Input =
::::::::
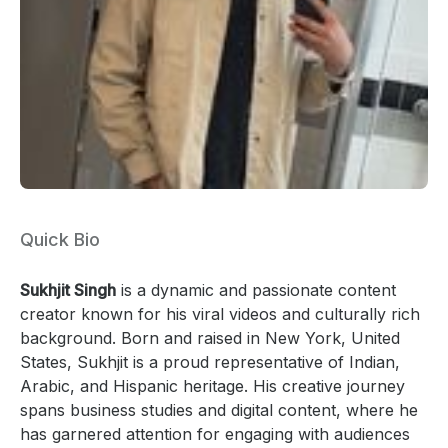
Quick Bio
Sukhjit Singh
is a dynamic and passionate content
creator known for his viral videos and culturally rich
background. Born and raised in New York, United
States, Sukhjit is a proud representative of Indian,
Arabic, and Hispanic heritage. His creative journey
spans business studies and digital content, where he
has garnered attention for engaging with audiences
::::::::
Try it = Restate the entries verbatim, without pictures.

Written response =
Quick Bio
Sukhjit Singh
is a dynamic and passionate content
creator known for his viral videos and culturally rich
background. Born and raised in New York, United
States, Sukhjit is a proud representative of Indian,
Arabic, and Hispanic heritage. His creative journey
spans business studies and digital content, where he
has garnered attention for engaging with audiences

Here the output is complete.